Quand il retrouve la liberté, il s’embarque pour un voyage dans le champ de mines qu’est devenu son pays, qu’il ne reconnaît plus. Un voyage, à la recherche de son fils, dans les histoires de ses amis et leurs secrets. Il va y découvrir l’existence de trois fragiles grenades de verre, qui le guideront dans sa quête, écouter chanter deux sœurs énigmatiques et fortes, apprendre l’histoire cruelle de la “guerre des charrettes” du bazar et de leur jeune Maréchal. Comprendre jusqu’où peut aller la trahison des puissants et l’insoutenable douleur de la guerre. Un voyage qui l’amène à faire ce que des milliers d’autres ont fait avant lui : traverser la Méditerranée, pour aller en Europe.
Dans ce texte magnifiquement poétique, Mouzaffar apprend à écouter le désert, le vent et le sable qui sont ses seuls interlocuteurs pendant sa captivité. Mais le retour à la réalité se fait aussi par un récit plein de maisons enchantées, de personnages fantastiques et touchants, qui emportent le lecteur dans un autre Orient. Toutefois entièrement impliqué dans l’époque moderne.
Une citation:
– Cette nuit-là je compris les malheurs que la disparition et l’impréparation d’un homme pouvaient causer. Je compris combien était grande, étrange et importante la place de l’homme sur cette terre. L’homme qui, une fois qu’il est né, laisse pour toujours des traces claires dans la vie des autres. La vie n’est rien d’autre qu’une chaîne éternelle, continue, ininterrompue. Nous sommes ici perdus au beau milieu de cette mer immense et n’arriverons nulle part.

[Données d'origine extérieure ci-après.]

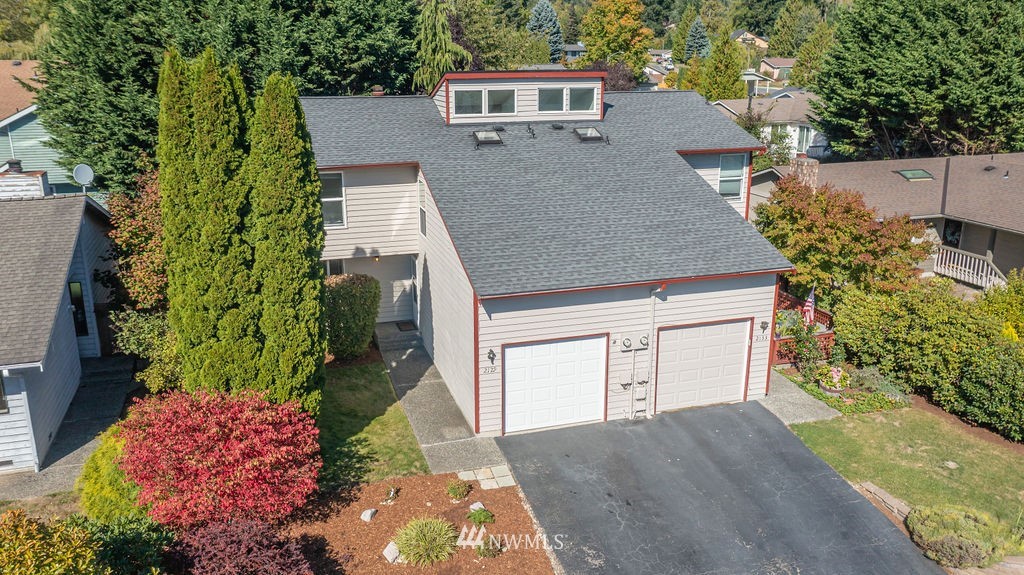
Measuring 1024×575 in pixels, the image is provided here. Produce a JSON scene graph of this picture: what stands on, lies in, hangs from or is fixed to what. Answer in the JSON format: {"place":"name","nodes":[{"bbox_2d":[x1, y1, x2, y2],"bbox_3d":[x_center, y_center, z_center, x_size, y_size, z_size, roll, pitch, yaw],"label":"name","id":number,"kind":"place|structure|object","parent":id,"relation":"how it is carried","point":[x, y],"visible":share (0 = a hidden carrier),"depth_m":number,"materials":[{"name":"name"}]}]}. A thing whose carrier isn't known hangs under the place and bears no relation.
{"place":"outdoors","nodes":[
{"label":"outdoors","id":0,"kind":"place"},
{"bbox_2d":[0,60,84,193],"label":"neighboring house","id":1,"kind":"structure","parent":0,"point":[2,159],"depth_m":30.60,"materials":[{"name":"paint"}]},
{"bbox_2d":[0,180,117,474],"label":"neighboring house","id":2,"kind":"structure","parent":0,"point":[67,336],"depth_m":15.49,"materials":[{"name":"paint"}]},
{"bbox_2d":[0,375,8,413],"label":"window","id":3,"kind":"structure","parent":2,"relation":"in","point":[0,407],"depth_m":13.38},
{"bbox_2d":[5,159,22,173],"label":"chimney vent","id":4,"kind":"object","parent":2,"relation":"on","point":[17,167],"visible":0.59,"depth_m":18.53,"materials":[{"name":"black metal"}]},
{"bbox_2d":[0,162,50,198],"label":"chimney","id":5,"kind":"object","parent":2,"relation":"on","point":[37,188],"visible":0.74,"depth_m":17.71,"materials":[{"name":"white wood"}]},
{"bbox_2d":[68,280,88,335],"bbox_3d":[-10.132,0.567,17.632,0.455,1.563,0.380,-5,17,-17],"label":"window","id":6,"kind":"structure","parent":2,"relation":"in","point":[78,298],"depth_m":17.60,"materials":[{"name":"black glass"}]},
{"bbox_2d":[73,163,94,191],"bbox_3d":[-10.903,-2.720,19.408,0.502,0.816,0.489,7,18,23],"label":"satellite dish","id":7,"kind":"object","parent":2,"relation":"attached to","point":[80,179],"visible":0.89,"depth_m":19.40,"materials":[{"name":"white metal"}]},
{"bbox_2d":[1,355,140,503],"label":"walkway","id":8,"kind":"structure","parent":0,"point":[113,393],"materials":[{"name":"grey concrete"}]},
{"bbox_2d":[316,356,429,489],"label":"lawn","id":9,"kind":"structure","parent":0,"point":[369,457],"materials":[{"name":"green plant"}]},
{"bbox_2d":[323,273,380,360],"bbox_3d":[-3.978,0.680,18.454,1.668,2.197,1.647,-5,17,-17],"label":"shrub","id":10,"kind":"object","parent":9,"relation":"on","point":[358,300],"visible":0.89,"depth_m":17.88,"materials":[{"name":"green plant"}]},
{"bbox_2d":[375,324,506,478],"label":"walkway","id":11,"kind":"structure","parent":0,"point":[412,367],"materials":[{"name":"grey concrete"}]},
{"bbox_2d":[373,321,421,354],"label":"porch step","id":12,"kind":"structure","parent":11,"relation":"on","point":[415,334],"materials":[{"name":"grey concrete"}]},
{"bbox_2d":[395,320,416,331],"bbox_3d":[-2.920,1.076,20.818,0.579,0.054,0.712,-5,17,-17],"label":"doormat","id":13,"kind":"object","parent":11,"relation":"on","point":[406,327],"visible":0.9,"depth_m":20.77,"materials":[{"name":"carpet"}]},
{"bbox_2d":[454,464,515,489],"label":"stepping stone","id":14,"kind":"structure","parent":0,"point":[463,473],"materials":[{"name":"stone"}]},
{"bbox_2d":[304,78,797,435],"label":"house","id":15,"kind":"structure","parent":0,"point":[741,296],"depth_m":16.55,"materials":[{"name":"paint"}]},
{"bbox_2d":[320,170,346,226],"bbox_3d":[-4.321,-2.087,17.714,0.825,1.560,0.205,-5,17,-17],"label":"window","id":16,"kind":"structure","parent":15,"relation":"in","point":[337,176],"depth_m":17.82,"materials":[{"name":"glass"}]},
{"bbox_2d":[323,258,346,276],"bbox_3d":[-4.497,-0.078,19.022,0.893,1.518,0.149,-5,17,-17],"label":"window","id":17,"kind":"structure","parent":15,"relation":"in","point":[339,265],"depth_m":18.93,"materials":[{"name":"glass"}]},
{"bbox_2d":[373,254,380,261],"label":"wall lamp","id":18,"kind":"object","parent":15,"relation":"attached to","point":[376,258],"visible":0.63,"depth_m":19.98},
{"bbox_2d":[371,86,384,96],"bbox_3d":[-3.809,-5.412,21.588,0.443,0.598,0.463,-5,17,-17],"label":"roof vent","id":19,"kind":"object","parent":15,"relation":"on","point":[378,88],"visible":0.55,"depth_m":21.37,"materials":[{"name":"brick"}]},
{"bbox_2d":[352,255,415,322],"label":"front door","id":20,"kind":"structure","parent":15,"relation":"in","point":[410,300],"depth_m":20.65,"materials":[{"name":"white"}]},
{"bbox_2d":[410,255,418,325],"bbox_3d":[-2.481,0.304,20.140,0.148,2.110,1.100,-5,17,-17],"label":"front door","id":21,"kind":"structure","parent":15,"relation":"in","point":[413,282],"depth_m":20.18,"materials":[{"name":"white"}]},
{"bbox_2d":[417,179,427,237],"bbox_3d":[-1.974,-1.763,17.395,0.152,1.499,0.783,-5,17,-17],"label":"window","id":22,"kind":"structure","parent":15,"relation":"in","point":[423,223],"depth_m":17.56,"materials":[{"name":"glass"}]},
{"bbox_2d":[454,87,484,114],"bbox_3d":[-1.111,-4.659,19.129,0.823,0.817,0.156,-5,17,-17],"label":"window","id":23,"kind":"structure","parent":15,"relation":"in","point":[478,94],"depth_m":19.13,"materials":[{"name":"glass"}]},
{"bbox_2d":[471,129,504,146],"bbox_3d":[-0.599,-3.704,18.690,0.688,0.425,0.781,-5,17,-17],"label":"skylight","id":24,"kind":"object","parent":15,"relation":"in","point":[487,141],"visible":0.91,"depth_m":18.66,"materials":[{"name":"glass"}]},
{"bbox_2d":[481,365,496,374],"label":"house number","id":25,"kind":"object","parent":15,"relation":"attached to","point":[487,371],"visible":0.97,"depth_m":14.33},
{"bbox_2d":[487,348,496,364],"bbox_3d":[-0.390,1.331,14.875,0.163,0.341,0.243,-5,17,-17],"label":"wall lamp","id":26,"kind":"object","parent":15,"relation":"attached to","point":[493,355],"visible":0.97,"depth_m":14.81,"materials":[{"name":"black metal"}]},
{"bbox_2d":[486,87,515,115],"bbox_3d":[-0.284,-4.696,19.299,0.799,0.853,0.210,-5,17,-17],"label":"window","id":27,"kind":"structure","parent":15,"relation":"in","point":[491,92],"depth_m":19.31,"materials":[{"name":"glass"}]},
{"bbox_2d":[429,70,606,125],"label":"dormer","id":28,"kind":"object","parent":15,"relation":"on","point":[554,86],"visible":0.65,"depth_m":19.60,"materials":[{"name":"white paint"}]},
{"bbox_2d":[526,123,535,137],"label":"roof vent","id":29,"kind":"object","parent":15,"relation":"on","point":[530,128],"visible":0.98,"depth_m":19.87,"materials":[{"name":"black metal"}]},
{"bbox_2d":[538,86,564,112],"bbox_3d":[0.970,-4.817,19.584,0.793,0.895,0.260,-5,17,-17],"label":"window","id":30,"kind":"structure","parent":15,"relation":"in","point":[543,101],"depth_m":19.58,"materials":[{"name":"glass"}]},
{"bbox_2d":[502,334,608,434],"bbox_3d":[0.838,1.950,15.104,2.599,2.085,0.129,-5,17,-17],"label":"garage door","id":31,"kind":"structure","parent":15,"relation":"in","point":[530,347],"depth_m":14.96,"materials":[{"name":"white metal"}]},
{"bbox_2d":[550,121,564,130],"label":"roof vent","id":32,"kind":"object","parent":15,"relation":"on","point":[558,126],"visible":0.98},
{"bbox_2d":[567,85,595,112],"bbox_3d":[1.754,-4.819,19.412,0.819,0.822,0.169,-5,17,-17],"label":"window","id":33,"kind":"structure","parent":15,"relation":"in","point":[584,90],"depth_m":19.42,"materials":[{"name":"clear glass"}]},
{"bbox_2d":[572,126,606,142],"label":"skylight","id":34,"kind":"object","parent":15,"relation":"in","point":[591,134],"visible":0.93,"depth_m":19.23,"materials":[{"name":"glass"}]},
{"bbox_2d":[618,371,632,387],"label":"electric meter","id":35,"kind":"object","parent":15,"relation":"attached to","point":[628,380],"visible":0.98,"depth_m":15.54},
{"bbox_2d":[620,336,633,350],"bbox_3d":[2.277,1.117,15.073,0.274,0.326,0.159,-5,17,-17],"label":"electric meter","id":36,"kind":"object","parent":15,"relation":"attached to","point":[628,342],"visible":0.98,"depth_m":15.04,"materials":[{"name":"grey"}]},
{"bbox_2d":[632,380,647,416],"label":"utility box","id":37,"kind":"object","parent":15,"relation":"attached to","point":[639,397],"visible":0.98,"depth_m":15.84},
{"bbox_2d":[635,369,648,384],"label":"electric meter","id":38,"kind":"object","parent":15,"relation":"attached to","point":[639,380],"visible":0.98,"depth_m":15.76,"materials":[{"name":"grey"}]},
{"bbox_2d":[637,334,649,348],"bbox_3d":[2.660,1.086,15.282,0.245,0.307,0.196,-5,17,-17],"label":"electric meter","id":39,"kind":"object","parent":15,"relation":"attached to","point":[645,338],"visible":0.98,"depth_m":15.24,"materials":[{"name":"grey"}]},
{"bbox_2d":[646,282,665,416],"bbox_3d":[2.974,1.265,15.708,0.210,3.007,0.669,-5,17,-17],"label":"downspout","id":40,"kind":"object","parent":15,"relation":"attached to","point":[652,303],"visible":0.88,"depth_m":15.85,"materials":[{"name":"white metal"}]},
{"bbox_2d":[653,318,752,412],"bbox_3d":[4.001,1.704,16.142,2.765,2.031,0.122,-5,17,-17],"label":"garage door","id":41,"kind":"structure","parent":15,"relation":"in","point":[736,393],"depth_m":15.98,"materials":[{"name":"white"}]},
{"bbox_2d":[717,152,744,199],"bbox_3d":[5.635,-2.927,19.704,0.673,1.449,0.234,-5,17,-17],"label":"window","id":42,"kind":"structure","parent":15,"relation":"in","point":[724,174],"depth_m":19.77,"materials":[{"name":"glass"}]},
{"bbox_2d":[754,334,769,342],"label":"house number","id":43,"kind":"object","parent":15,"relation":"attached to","point":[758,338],"visible":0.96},
{"bbox_2d":[759,319,769,335],"bbox_3d":[5.422,0.846,16.330,0.193,0.351,0.242,-5,17,-17],"label":"wall lamp","id":44,"kind":"object","parent":15,"relation":"attached to","point":[763,327],"visible":0.97,"depth_m":16.29,"materials":[{"name":"black metal"}]},
{"bbox_2d":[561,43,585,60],"label":"distant house","id":45,"kind":"structure","parent":0,"point":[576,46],"materials":[{"name":"grey"}]},
{"bbox_2d":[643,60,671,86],"label":"distant house","id":46,"kind":"structure","parent":0,"point":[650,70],"materials":[{"name":"grey"}]},
{"bbox_2d":[494,399,941,574],"label":"driveway","id":47,"kind":"structure","parent":0,"point":[884,528],"materials":[{"name":"grey asphalt"}]},
{"bbox_2d":[731,28,768,50],"label":"distant house","id":48,"kind":"structure","parent":0,"point":[752,37],"materials":[{"name":"beige paint"}]},
{"bbox_2d":[710,89,827,159],"label":"white house","id":49,"kind":"structure","parent":0,"point":[780,121],"materials":[{"name":"white paint"}]},
{"bbox_2d":[796,125,812,153],"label":"window","id":50,"kind":"structure","parent":49,"relation":"in","point":[804,132],"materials":[{"name":"white"}]},
{"bbox_2d":[758,57,795,83],"label":"distant house","id":51,"kind":"structure","parent":0,"point":[786,62],"materials":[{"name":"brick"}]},
{"bbox_2d":[759,369,841,425],"label":"concrete walkway","id":52,"kind":"structure","parent":0,"point":[791,391],"materials":[{"name":"grey concrete"}]},
{"bbox_2d":[750,151,1023,287],"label":"neighboring house","id":53,"kind":"structure","parent":0,"point":[974,249],"depth_m":26.06,"materials":[{"name":"brown"}]},
{"bbox_2d":[788,155,819,190],"bbox_3d":[10.061,-3.459,26.387,0.678,2.153,0.990,-5,17,-17],"label":"chimney","id":54,"kind":"object","parent":53,"relation":"on","point":[806,163],"visible":0.5,"depth_m":25.91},
{"bbox_2d":[895,168,933,180],"bbox_3d":[14.281,-3.998,26.958,0.971,0.357,0.926,-5,17,-17],"label":"skylight","id":55,"kind":"object","parent":53,"relation":"in","point":[906,172],"visible":0.86,"depth_m":26.86,"materials":[{"name":"green glass"}]},
{"bbox_2d":[942,218,962,246],"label":"window","id":56,"kind":"structure","parent":53,"relation":"in","point":[956,229],"depth_m":26.23,"materials":[{"name":"glass"}]},
{"bbox_2d":[932,245,1004,289],"bbox_3d":[14.860,-0.380,24.717,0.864,1.666,3.537,-5,17,-17],"label":"porch railing","id":57,"kind":"object","parent":53,"relation":"attached to","point":[973,260],"visible":0.69,"depth_m":24.75,"materials":[{"name":"white wood"}]},
{"bbox_2d":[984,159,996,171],"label":"roof vent","id":58,"kind":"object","parent":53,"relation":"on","point":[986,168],"visible":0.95,"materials":[{"name":"black metal"}]},
{"bbox_2d":[789,402,1023,541],"label":"lawn","id":59,"kind":"structure","parent":0,"point":[863,424],"materials":[{"name":"green plant"}]},
{"bbox_2d":[854,480,911,522],"bbox_3d":[6.319,3.670,12.055,0.476,0.354,2.030,-8,18,-27],"label":"stone edging","id":60,"kind":"object","parent":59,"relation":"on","point":[886,497],"visible":0.55,"depth_m":12.40,"materials":[{"name":"stone"}]},
{"bbox_2d":[943,460,958,469],"bbox_3d":[8.053,3.242,13.901,0.281,0.138,0.290,-5,17,-17],"label":"rock","id":61,"kind":"object","parent":59,"relation":"on","point":[949,462],"visible":0.95,"depth_m":13.86,"materials":[{"name":"stone"}]},
{"label":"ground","id":62,"kind":"structure","parent":0},
{"bbox_2d":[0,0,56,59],"label":"tree","id":63,"kind":"object","parent":62,"relation":"on","point":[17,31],"visible":0.53,"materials":[{"name":"green plant"}]},
{"bbox_2d":[0,509,105,574],"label":"yellow shrub","id":64,"kind":"object","parent":62,"relation":"on","point":[54,564],"visible":0.99,"depth_m":8.34,"materials":[{"name":"plant"}]},
{"bbox_2d":[77,428,144,523],"bbox_3d":[-6.098,2.985,11.852,1.418,1.712,1.543,-5,17,-17],"label":"yellow shrub","id":65,"kind":"object","parent":62,"relation":"on","point":[110,491],"visible":0.54,"depth_m":11.38,"materials":[{"name":"plant"}]},
{"bbox_2d":[78,513,174,574],"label":"green shrub","id":66,"kind":"object","parent":62,"relation":"on","point":[143,541],"visible":0.83,"depth_m":9.93,"materials":[{"name":"green plant"}]},
{"bbox_2d":[103,169,167,310],"bbox_3d":[-8.584,-0.581,18.573,2.799,4.829,3.092,-5,17,-17],"label":"red tree","id":67,"kind":"object","parent":62,"relation":"on","point":[126,227],"visible":0.54,"depth_m":17.74,"materials":[{"name":"plant"}]},
{"bbox_2d":[110,309,184,391],"bbox_3d":[-7.561,1.409,16.554,2.214,2.305,2.238,-5,17,-17],"label":"shrub","id":68,"kind":"object","parent":62,"relation":"on","point":[150,324],"visible":0.61,"depth_m":16.05,"materials":[{"name":"green plant"}]},
{"bbox_2d":[155,42,259,395],"bbox_3d":[-5.619,-0.768,14.163,1.776,7.474,1.806,-5,17,-17],"label":"cypress tree","id":69,"kind":"object","parent":62,"relation":"on","point":[217,86],"visible":0.83,"depth_m":13.49,"materials":[{"name":"plant"}]},
{"bbox_2d":[117,386,323,528],"bbox_3d":[-4.540,2.665,11.888,3.228,2.322,3.158,-5,17,-17],"label":"red shrub","id":70,"kind":"object","parent":62,"relation":"on","point":[191,457],"visible":0.97,"depth_m":11.12,"materials":[{"name":"red plant"}]},
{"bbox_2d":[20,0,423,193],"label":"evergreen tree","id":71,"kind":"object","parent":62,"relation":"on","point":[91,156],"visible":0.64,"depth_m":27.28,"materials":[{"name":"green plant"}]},
{"bbox_2d":[249,72,327,410],"bbox_3d":[-4.136,-0.598,13.768,1.452,6.911,1.569,-5,17,-17],"label":"cypress tree","id":72,"kind":"object","parent":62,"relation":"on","point":[299,114],"visible":0.88,"depth_m":13.21,"materials":[{"name":"green plant"}]},
{"bbox_2d":[276,472,556,574],"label":"mulch bed","id":73,"kind":"object","parent":62,"relation":"on","point":[380,513],"visible":0.71,"depth_m":11.99,"materials":[{"name":"brown wood"}]},
{"bbox_2d":[165,516,313,574],"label":"purple shrub","id":74,"kind":"object","parent":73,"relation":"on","point":[228,544],"visible":0.98,"depth_m":9.75,"materials":[{"name":"purple plant"}]},
{"bbox_2d":[360,508,376,521],"bbox_3d":[-2.318,3.653,12.258,0.250,0.197,0.278,9,18,27],"label":"rock","id":75,"kind":"object","parent":73,"relation":"on","point":[365,517],"visible":0.98,"depth_m":12.19,"materials":[{"name":"stone"}]},
{"bbox_2d":[383,486,398,503],"bbox_3d":[-2.005,3.404,12.529,0.285,0.299,0.310,6,17,21],"label":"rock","id":76,"kind":"object","parent":73,"relation":"on","point":[391,495],"visible":0.98,"depth_m":12.50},
{"bbox_2d":[382,541,400,563],"bbox_3d":[-1.765,3.897,11.292,0.300,0.258,0.359,10,19,31],"label":"rock","id":77,"kind":"object","parent":73,"relation":"on","point":[387,548],"visible":0.82,"depth_m":11.19,"materials":[{"name":"stone"}]},
{"bbox_2d":[393,516,457,565],"label":"ornamental grass","id":78,"kind":"structure","parent":73,"relation":"on","point":[424,537],"materials":[{"name":"green plant"}]},
{"bbox_2d":[446,480,471,500],"bbox_3d":[-0.908,3.372,12.708,0.478,0.320,0.477,7,17,22],"label":"small plant","id":79,"kind":"object","parent":73,"relation":"on","point":[456,491],"visible":0.99,"depth_m":12.64,"materials":[{"name":"green plant"}]},
{"bbox_2d":[469,501,484,512],"bbox_3d":[-0.567,3.584,12.385,0.269,0.192,0.279,15,22,42],"label":"rock","id":80,"kind":"object","parent":73,"relation":"on","point":[474,506],"visible":0.64,"depth_m":12.34,"materials":[{"name":"white stone"}]},
{"bbox_2d":[467,506,494,524],"bbox_3d":[-0.505,3.603,11.985,0.473,0.285,0.472,12,20,35],"label":"small plant","id":81,"kind":"object","parent":73,"relation":"on","point":[480,515],"visible":0.98,"depth_m":11.92,"materials":[{"name":"green plant"}]},
{"bbox_2d":[475,535,503,558],"bbox_3d":[-0.334,3.808,11.167,0.512,0.343,0.508,-5,17,-17],"label":"small plant","id":82,"kind":"object","parent":73,"relation":"on","point":[493,552],"visible":0.94,"depth_m":11.09,"materials":[{"name":"green plant"}]},
{"bbox_2d":[411,0,471,89],"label":"conifer tree","id":83,"kind":"object","parent":62,"relation":"on","point":[441,22],"visible":0.51,"depth_m":37.30,"materials":[{"name":"plant"}]},
{"bbox_2d":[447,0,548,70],"label":"tree","id":84,"kind":"object","parent":62,"relation":"on","point":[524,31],"visible":0.68,"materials":[{"name":"green plant"}]},
{"bbox_2d":[526,0,563,59],"label":"spruce tree","id":85,"kind":"object","parent":62,"relation":"on","point":[539,11],"visible":0.57,"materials":[{"name":"plant"}]},
{"bbox_2d":[578,0,651,74],"label":"autumn tree","id":86,"kind":"object","parent":62,"relation":"on","point":[593,11],"visible":0.9,"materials":[{"name":"plant"}]},
{"bbox_2d":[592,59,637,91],"label":"purple tree","id":87,"kind":"object","parent":62,"relation":"on","point":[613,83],"visible":0.43,"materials":[{"name":"plant"}]},
{"bbox_2d":[683,16,711,59],"label":"spruce tree","id":88,"kind":"object","parent":62,"relation":"on","point":[700,37],"visible":0.71,"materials":[{"name":"plant"}]},
{"bbox_2d":[696,31,747,101],"label":"tree","id":89,"kind":"object","parent":62,"relation":"on","point":[721,94],"visible":0.82,"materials":[{"name":"green plant"}]},
{"bbox_2d":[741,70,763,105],"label":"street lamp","id":90,"kind":"object","parent":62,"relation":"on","point":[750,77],"visible":0.54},
{"bbox_2d":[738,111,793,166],"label":"shrub","id":91,"kind":"object","parent":62,"relation":"on","point":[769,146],"visible":0.53,"depth_m":36.93,"materials":[{"name":"green plant"}]},
{"bbox_2d":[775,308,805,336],"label":"potted plant","id":92,"kind":"object","parent":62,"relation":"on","point":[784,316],"visible":0.54,"depth_m":19.32,"materials":[{"name":"plant"}]},
{"bbox_2d":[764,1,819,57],"label":"tree","id":93,"kind":"object","parent":62,"relation":"on","point":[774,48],"visible":0.76,"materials":[{"name":"green plant"}]},
{"bbox_2d":[772,289,834,367],"bbox_3d":[7.167,1.140,20.454,2.152,1.469,2.990,-5,17,-17],"label":"wooden fence","id":94,"kind":"object","parent":62,"relation":"on","point":[828,336],"visible":0.26,"depth_m":19.70,"materials":[{"name":"wood"}]},
{"bbox_2d":[802,286,816,325],"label":"flag","id":95,"kind":"object","parent":94,"relation":"attached to","point":[810,300],"visible":0.74,"depth_m":18.44,"materials":[{"name":"fabric"}]},
{"bbox_2d":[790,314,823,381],"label":"shrub","id":96,"kind":"object","parent":62,"relation":"on","point":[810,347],"visible":0.9,"depth_m":17.72,"materials":[{"name":"green plant"}]},
{"bbox_2d":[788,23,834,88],"label":"tree","id":97,"kind":"object","parent":62,"relation":"on","point":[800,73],"visible":0.62,"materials":[{"name":"green plant"}]},
{"bbox_2d":[815,365,850,393],"bbox_3d":[7.195,2.061,17.034,0.778,0.657,0.790,-5,17,-17],"label":"potted plant","id":98,"kind":"object","parent":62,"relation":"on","point":[826,387],"visible":0.94,"depth_m":16.90,"materials":[{"name":"green plant"}]},
{"bbox_2d":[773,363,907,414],"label":"garden bed","id":99,"kind":"object","parent":62,"relation":"on","point":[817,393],"visible":0.56,"depth_m":16.79,"materials":[{"name":"plant"}]},
{"bbox_2d":[753,173,935,298],"bbox_3d":[9.274,-0.981,21.792,5.031,4.703,4.766,11,19,33],"label":"red tree","id":100,"kind":"object","parent":62,"relation":"on","point":[869,214],"visible":0.88,"depth_m":20.52,"materials":[{"name":"plant"}]},
{"bbox_2d":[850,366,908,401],"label":"shrub","id":101,"kind":"object","parent":62,"relation":"on","point":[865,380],"visible":0.78,"depth_m":16.85,"materials":[{"name":"plant"}]},
{"bbox_2d":[812,0,1023,161],"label":"evergreen tree","id":102,"kind":"object","parent":62,"relation":"on","point":[891,73],"visible":0.92,"depth_m":33.16,"materials":[{"name":"plant"}]},
{"bbox_2d":[829,277,1023,440],"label":"hedge","id":103,"kind":"object","parent":62,"relation":"on","point":[917,329],"visible":0.92,"depth_m":16.49,"materials":[{"name":"green plant"}]},
{"bbox_2d":[907,504,1005,567],"bbox_3d":[6.677,3.640,11.359,1.444,0.739,1.354,-5,17,-17],"label":"shrub","id":104,"kind":"object","parent":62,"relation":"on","point":[960,548],"visible":0.93,"depth_m":11.03,"materials":[{"name":"green plant"}]},
{"bbox_2d":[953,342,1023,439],"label":"green shrub","id":105,"kind":"object","parent":62,"relation":"on","point":[974,380],"visible":0.96,"depth_m":15.17,"materials":[{"name":"green plant"}]},
{"bbox_2d":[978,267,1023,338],"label":"shrub","id":106,"kind":"object","parent":62,"relation":"on","point":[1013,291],"visible":0.7,"depth_m":18.03,"materials":[{"name":"plant"}]},
{"bbox_2d":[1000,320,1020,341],"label":"yellow shrub","id":107,"kind":"object","parent":62,"relation":"on","point":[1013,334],"visible":0.29,"depth_m":16.95,"materials":[{"name":"yellow plant"}]}
]}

Mais maintenant notre vie, notre mort, notre présence, notre disparition agissent sur toutes les créatures de cette terre d’une façon inédite et inouïe. […] L’homme qui, une fois né, intègre alors une grande chaîne devient le maillon d’une chaîne infinie. Chaque fois qu’un chaînon est rompu, plusieurs autres séries de pièces de cette chaîne tombent. Chaque fois qu’une série de pièces tombe, l’aspect et la place de tous les autres maillons au sein de la chaîne changent. La disparition et la mort d’un homme recomposent d’une manière différente la forme de toute vie sur terre … La disparition d’un homme peut ruiner la mesure de l’ensemble des vies.[…] L’homme est une étoile que nous ne devons pas laisser tomber parce qu’elle ne tombe pas seule.